Herewith the step-by-step instructions :

a) Navigate your way 1st to the Desktop.

b) Right-Click on the Desktop and Select 'New', and then Select the 'Shortcut' option.

c) In the box where you type the location, type this instead *shutdown /s /t 0*.

d) Click next and enter a name for the shortcut that you prefer e.g. Shutdown, and then click finish.

e) You can change the Icon of the new shortcut you created on your desktop by Right-Clicking on the Shortcut and Selecting 'Properties', then in the 'Shortcut' tab you will see at the bottom the option to change the Icon. Once you've selected an Icon, click okay twice and it'll take immediate effect.

f) Now you can Right-Click on the newly created Shortcut and select either/both 'Pin to Start' and/or 'Pin to Taskbar' for your easy-access 'shutdown button'.
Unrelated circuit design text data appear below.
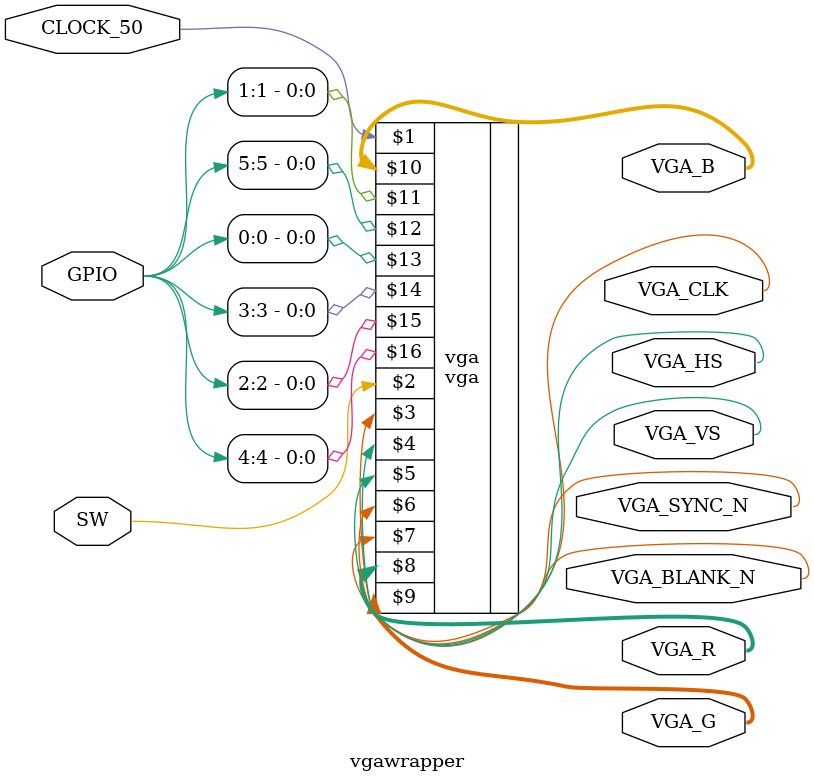
<source format=sv>
module vgawrapper(input  logic       CLOCK_50,
                  input  logic [0:0] SW, 

                         inout logic [5:0] GPIO, // 3 inputs for each controller 

                         output logic       VGA_CLK, 
                  output logic       VGA_HS,
                  output logic       VGA_VS,
                  output logic       VGA_SYNC_N,
                  output logic       VGA_BLANK_N,
                  output logic [7:0] VGA_R,
                  output logic [7:0] VGA_G,
                  output logic [7:0] VGA_B);


  vga vga(CLOCK_50, SW[0], VGA_CLK, VGA_HS, VGA_VS, VGA_SYNC_N, VGA_BLANK_N,
             VGA_R, VGA_G, VGA_B,GPIO[1],GPIO[5],GPIO[0],GPIO[3],GPIO[2],GPIO[4]);

endmodule

</source>
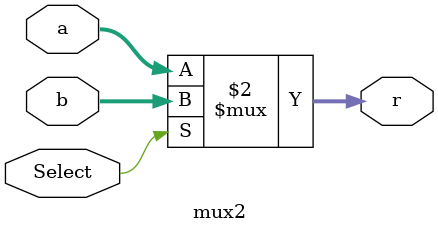
<source format=v>
`timescale 1ns / 1ps
module mux2(
    input [31:0] a,
    input [31:0] b,
    input Select,
    output wire[31:0] r
    );
    assign r = (Select==0)?a:b;
endmodule

</source>
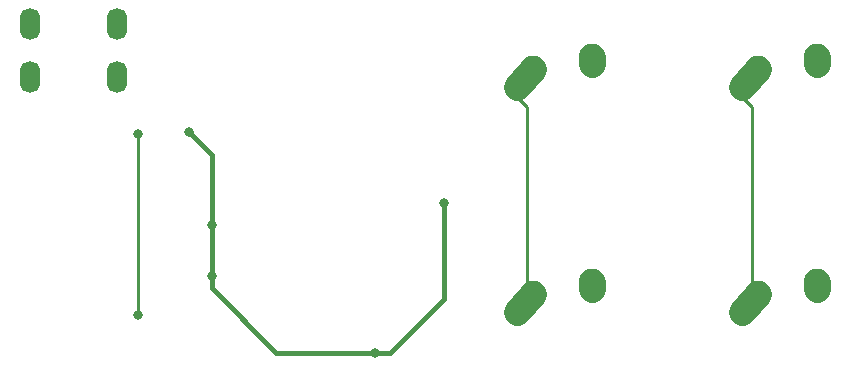
<source format=gtl>
G04 #@! TF.GenerationSoftware,KiCad,Pcbnew,(5.1.4-0-10_14)*
G04 #@! TF.CreationDate,2019-10-06T23:39:38+09:00*
G04 #@! TF.ProjectId,dombrick45,646f6d62-7269-4636-9b34-352e6b696361,rev?*
G04 #@! TF.SameCoordinates,Original*
G04 #@! TF.FileFunction,Copper,L1,Top*
G04 #@! TF.FilePolarity,Positive*
%FSLAX46Y46*%
G04 Gerber Fmt 4.6, Leading zero omitted, Abs format (unit mm)*
G04 Created by KiCad (PCBNEW (5.1.4-0-10_14)) date 2019-10-06 23:39:38*
%MOMM*%
%LPD*%
G04 APERTURE LIST*
%ADD10O,1.700000X2.700000*%
%ADD11C,2.250000*%
%ADD12C,2.250000*%
%ADD13C,0.800000*%
%ADD14C,0.381000*%
%ADD15C,0.254000*%
G04 APERTURE END LIST*
D10*
X67691000Y-73914000D03*
X74991000Y-73914000D03*
X74991000Y-78414000D03*
X67691000Y-78414000D03*
D11*
X129262500Y-96806250D03*
X128607501Y-97536250D03*
D12*
X127952500Y-98266250D02*
X129262502Y-96806250D01*
D11*
X134302500Y-95726250D03*
X134282500Y-96016250D03*
D12*
X134262500Y-96306250D02*
X134302500Y-95726250D01*
D11*
X110212500Y-96806250D03*
X109557501Y-97536250D03*
D12*
X108902500Y-98266250D02*
X110212502Y-96806250D01*
D11*
X115252500Y-95726250D03*
X115232500Y-96016250D03*
D12*
X115212500Y-96306250D02*
X115252500Y-95726250D01*
D11*
X129262500Y-77756250D03*
X128607501Y-78486250D03*
D12*
X127952500Y-79216250D02*
X129262502Y-77756250D01*
D11*
X134302500Y-76676250D03*
X134282500Y-76966250D03*
D12*
X134262500Y-77256250D02*
X134302500Y-76676250D01*
D11*
X110212500Y-77756250D03*
X109557501Y-78486250D03*
D12*
X108902500Y-79216250D02*
X110212502Y-77756250D01*
D11*
X115252500Y-76676250D03*
X115232500Y-76966250D03*
D12*
X115212500Y-77256250D02*
X115252500Y-76676250D01*
D13*
X83058000Y-90932000D03*
X83083000Y-95275000D03*
X96901000Y-101727000D03*
X102743000Y-89027000D03*
X81153000Y-83058000D03*
X76835000Y-98552000D03*
X76835000Y-83185000D03*
D14*
X83058000Y-95250000D02*
X83083000Y-95275000D01*
X83058000Y-90932000D02*
X83058000Y-95250000D01*
X83083000Y-95275000D02*
X83083000Y-96291000D01*
X88519000Y-101727000D02*
X96901000Y-101727000D01*
X83083000Y-96291000D02*
X88519000Y-101727000D01*
X98171000Y-101727000D02*
X102743000Y-97155000D01*
X102743000Y-97155000D02*
X102743000Y-89027000D01*
X96901000Y-101727000D02*
X98171000Y-101727000D01*
X83058000Y-84963000D02*
X81153000Y-83058000D01*
X83058000Y-90932000D02*
X83058000Y-84963000D01*
D15*
X109728000Y-96321750D02*
X110212500Y-96806250D01*
X109728000Y-80899000D02*
X109728000Y-96321750D01*
X108902500Y-80073500D02*
X109728000Y-80899000D01*
X108902500Y-79216250D02*
X108902500Y-80073500D01*
X128778000Y-80899000D02*
X128778000Y-96321750D01*
X127952500Y-80073500D02*
X128778000Y-80899000D01*
X128778000Y-96321750D02*
X129262500Y-96806250D01*
X127952500Y-79216250D02*
X127952500Y-80073500D01*
X76835000Y-98552000D02*
X76835000Y-83185000D01*
M02*

</source>
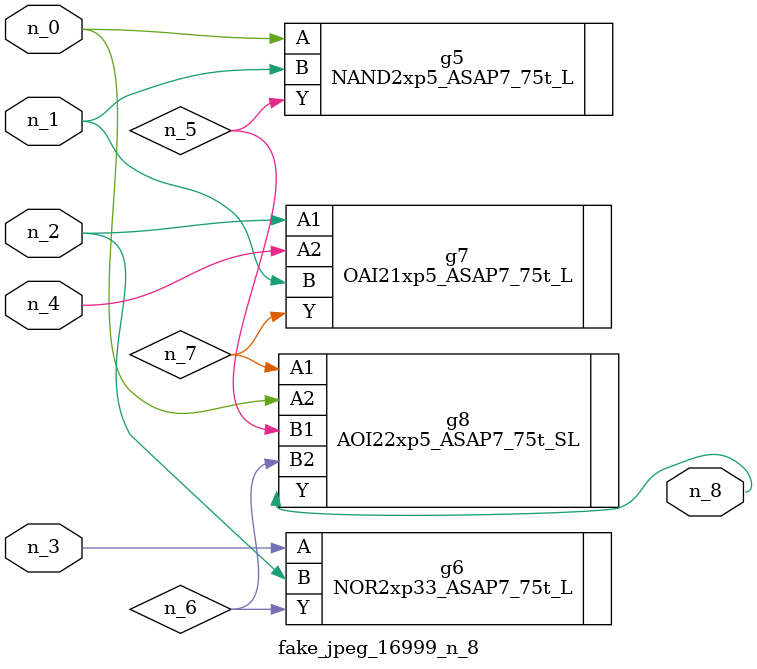
<source format=v>
module fake_jpeg_16999_n_8 (n_3, n_2, n_1, n_0, n_4, n_8);

input n_3;
input n_2;
input n_1;
input n_0;
input n_4;

output n_8;

wire n_6;
wire n_5;
wire n_7;

NAND2xp5_ASAP7_75t_L g5 ( 
.A(n_0),
.B(n_1),
.Y(n_5)
);

NOR2xp33_ASAP7_75t_L g6 ( 
.A(n_3),
.B(n_2),
.Y(n_6)
);

OAI21xp5_ASAP7_75t_L g7 ( 
.A1(n_2),
.A2(n_4),
.B(n_1),
.Y(n_7)
);

AOI22xp5_ASAP7_75t_SL g8 ( 
.A1(n_7),
.A2(n_0),
.B1(n_5),
.B2(n_6),
.Y(n_8)
);


endmodule
</source>
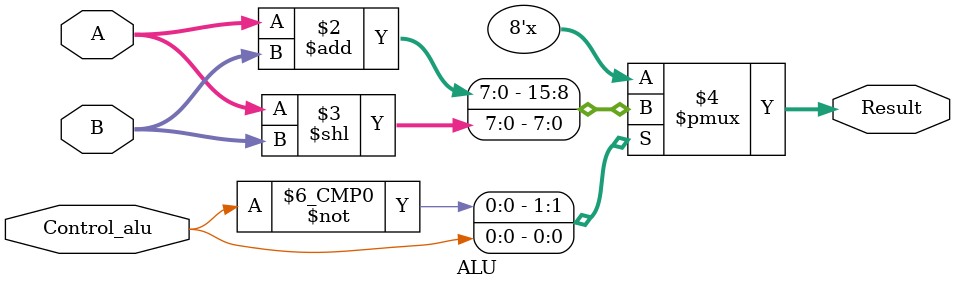
<source format=v>

module ALU(input [7:0] A,input [7:0] B,input Control_alu,output reg [7:0] Result);
  
  always@(A,B,Control_alu)
  begin 
    
    case (Control_alu)
      
        1'b0 : Result = A + B;
	1'b1 : Result = A << B;  
	 	  
      default : $display("Invalid ALU control signal");
      
    endcase
  end
endmodule

</source>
You can always repeat the above mentioned process in order to create a 'Restart' button too by simply replacing the 'shutdown' part in the above mentioned command with 'restart'.

Hope this helps :dance:


----------



## Junior777 (Jul 25, 2012)

So 7 steps to replace 3? 

1. Windows Key + C
2. Settings
3. Power

Doesnt really seem that hard to get to. But that could just be me. Since I rarely restart or shut down the PC. But still seems a bit excessive when it takes me just as many steps to shut down my phone as it does my PC...


----------



## theunissenriaan (Oct 31, 2012)

Haha thanks Junior777, will remember that one. My post however aims to create a permanent easy-access shut down button for users. After they follow my instructions, they would never have to do either the 7 steps I mentioned, or your 3 step procedure again. It will only then take them 1 simple click to shutdown


----------



## sobeit (Nov 11, 2007)

or you can just pull the plug 

thanks for the steps. I have been too lazy lately to look it up.


----------



## MPR (Aug 28, 2010)

Remember too that you can get to the Win-X menu by right-clicking at the lower left of your screen. The command above (and any other you want) can be easily added to this menu by the freeware utility Win-X Menu Editor.
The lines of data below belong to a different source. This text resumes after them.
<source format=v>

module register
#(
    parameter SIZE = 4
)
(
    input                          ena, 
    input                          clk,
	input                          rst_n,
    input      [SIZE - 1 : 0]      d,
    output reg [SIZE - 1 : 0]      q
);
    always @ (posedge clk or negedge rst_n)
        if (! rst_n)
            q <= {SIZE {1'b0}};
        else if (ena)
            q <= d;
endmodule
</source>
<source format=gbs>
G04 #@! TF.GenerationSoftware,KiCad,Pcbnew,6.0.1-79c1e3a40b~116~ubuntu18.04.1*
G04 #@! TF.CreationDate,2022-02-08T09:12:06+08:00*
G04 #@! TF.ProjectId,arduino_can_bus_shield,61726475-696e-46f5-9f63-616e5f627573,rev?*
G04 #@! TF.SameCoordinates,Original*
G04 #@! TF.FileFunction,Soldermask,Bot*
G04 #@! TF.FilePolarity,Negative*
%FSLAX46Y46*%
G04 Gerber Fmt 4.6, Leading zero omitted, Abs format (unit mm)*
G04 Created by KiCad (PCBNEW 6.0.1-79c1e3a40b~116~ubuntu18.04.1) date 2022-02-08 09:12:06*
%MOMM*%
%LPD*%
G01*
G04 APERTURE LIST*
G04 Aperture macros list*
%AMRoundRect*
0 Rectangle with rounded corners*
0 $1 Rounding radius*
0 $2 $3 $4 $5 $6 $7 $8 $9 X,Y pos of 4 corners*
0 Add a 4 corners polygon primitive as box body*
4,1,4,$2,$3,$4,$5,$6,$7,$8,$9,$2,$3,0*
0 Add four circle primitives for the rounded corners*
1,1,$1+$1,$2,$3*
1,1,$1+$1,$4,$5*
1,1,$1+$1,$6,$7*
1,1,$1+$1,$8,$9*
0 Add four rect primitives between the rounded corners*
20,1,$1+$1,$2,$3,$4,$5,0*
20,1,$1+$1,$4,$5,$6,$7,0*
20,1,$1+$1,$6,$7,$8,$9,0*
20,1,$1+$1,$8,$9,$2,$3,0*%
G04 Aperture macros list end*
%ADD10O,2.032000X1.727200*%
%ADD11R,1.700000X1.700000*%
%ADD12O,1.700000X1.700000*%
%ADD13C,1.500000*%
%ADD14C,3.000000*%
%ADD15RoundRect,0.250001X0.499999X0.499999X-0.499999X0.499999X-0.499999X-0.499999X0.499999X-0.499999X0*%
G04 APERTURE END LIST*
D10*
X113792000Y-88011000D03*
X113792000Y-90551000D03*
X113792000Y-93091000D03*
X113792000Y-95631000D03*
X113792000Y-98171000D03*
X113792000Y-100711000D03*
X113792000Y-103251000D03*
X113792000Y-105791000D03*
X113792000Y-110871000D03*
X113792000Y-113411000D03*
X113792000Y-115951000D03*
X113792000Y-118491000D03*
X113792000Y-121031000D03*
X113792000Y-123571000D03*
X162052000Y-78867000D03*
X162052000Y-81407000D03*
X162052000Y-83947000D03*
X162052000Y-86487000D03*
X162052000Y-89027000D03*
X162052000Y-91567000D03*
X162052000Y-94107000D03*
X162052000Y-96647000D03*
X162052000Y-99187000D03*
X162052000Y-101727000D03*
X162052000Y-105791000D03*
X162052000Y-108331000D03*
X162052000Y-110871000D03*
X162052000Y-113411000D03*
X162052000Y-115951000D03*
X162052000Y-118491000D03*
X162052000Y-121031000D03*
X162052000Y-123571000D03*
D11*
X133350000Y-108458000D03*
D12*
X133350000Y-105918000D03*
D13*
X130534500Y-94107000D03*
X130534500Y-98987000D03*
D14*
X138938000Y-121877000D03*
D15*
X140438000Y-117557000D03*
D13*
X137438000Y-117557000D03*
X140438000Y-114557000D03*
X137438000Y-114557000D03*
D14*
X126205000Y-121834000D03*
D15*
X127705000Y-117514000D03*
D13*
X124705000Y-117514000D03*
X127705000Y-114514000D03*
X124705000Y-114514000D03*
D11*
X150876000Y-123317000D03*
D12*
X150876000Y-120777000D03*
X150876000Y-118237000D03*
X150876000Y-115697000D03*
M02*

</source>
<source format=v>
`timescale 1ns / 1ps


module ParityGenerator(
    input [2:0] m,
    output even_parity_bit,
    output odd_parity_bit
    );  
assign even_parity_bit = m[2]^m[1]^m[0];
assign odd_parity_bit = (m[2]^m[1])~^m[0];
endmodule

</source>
Or, you can get a Start Menu back by using one of the many applications, paid and freeware, that are popping up now since Microsoft decided to alienate its user-base by sabotaging functionality. I use Start8, which has really good support right now (I reported a small bug and it was fixed a week later -- can't say that for Windows 8 itself) and only cast five bucks.


----------



## Junior777 (Jul 25, 2012)

theunissenriaan said:


> Haha thanks Junior777, will remember that one. My post however aims to create a permanent easy-access shut down button for users. After they follow my instructions, they would never have to do either the 7 steps I mentioned, or your 3 step procedure again. It will only then take them 1 simple click to shutdown


I understand what your process does. But the fact is that sometimes people make mistakes when they click on icons. So to have it auto shutdown could actually be destructive to a user.

Your writing a paper for school. You go to the desktop to open the browser for something, you click the wrong icon and BAM. Your PC restarts and you lose all your work.
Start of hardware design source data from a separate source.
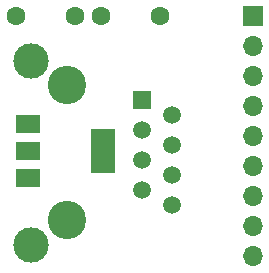
<source format=gbs>
G04 #@! TF.GenerationSoftware,KiCad,Pcbnew,7.0.1*
G04 #@! TF.CreationDate,2023-07-05T13:49:47-05:00*
G04 #@! TF.ProjectId,pn5180 cat5 connector with linear regulator,706e3531-3830-4206-9361-743520636f6e,rev?*
G04 #@! TF.SameCoordinates,Original*
G04 #@! TF.FileFunction,Soldermask,Bot*
G04 #@! TF.FilePolarity,Negative*
%FSLAX46Y46*%
G04 Gerber Fmt 4.6, Leading zero omitted, Abs format (unit mm)*
G04 Created by KiCad (PCBNEW 7.0.1) date 2023-07-05 13:49:47*
%MOMM*%
%LPD*%
G01*
G04 APERTURE LIST*
%ADD10C,1.600000*%
%ADD11C,3.250000*%
%ADD12R,1.500000X1.500000*%
%ADD13C,1.500000*%
%ADD14C,3.000000*%
%ADD15R,1.700000X1.700000*%
%ADD16O,1.700000X1.700000*%
%ADD17R,2.000000X1.500000*%
%ADD18R,2.000000X3.800000*%
G04 APERTURE END LIST*
D10*
X135255000Y-78867000D03*
X140255000Y-78867000D03*
X147454000Y-78867000D03*
X142454000Y-78867000D03*
D11*
X139573000Y-84709000D03*
X139573000Y-96139000D03*
D12*
X145923000Y-85979000D03*
D13*
X148463000Y-87249000D03*
X145923000Y-88519000D03*
X148463000Y-89789000D03*
X145923000Y-91059000D03*
X148463000Y-92329000D03*
X145923000Y-93599000D03*
X148463000Y-94869000D03*
D14*
X136523000Y-82654000D03*
X136523000Y-98194000D03*
D15*
X155346000Y-78877000D03*
D16*
X155346000Y-81417000D03*
X155346000Y-83957000D03*
X155346000Y-86497000D03*
X155346000Y-89037000D03*
X155346000Y-91577000D03*
X155346000Y-94117000D03*
X155346000Y-96657000D03*
X155346000Y-99197000D03*
D17*
X136296000Y-92597000D03*
X136296000Y-90297000D03*
D18*
X142596000Y-90297000D03*
D17*
X136296000Y-87997000D03*
M02*

</source>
At least with the 3 steps, they can undo the damage before it is done. :wink::whistling:

Sad part is people complain about how much it takes to shut down Win8 when any smart phone takes just as much to shut down. :facepalm:


----------



## inwell (Sep 21, 2011)

Once you get to the desktop... your very own *ALT+F4* works like a charm..... nothing extra needed..... 

Shut Down/Log Off/Restart..... every thing as usual(using up/down arrow keys)


----------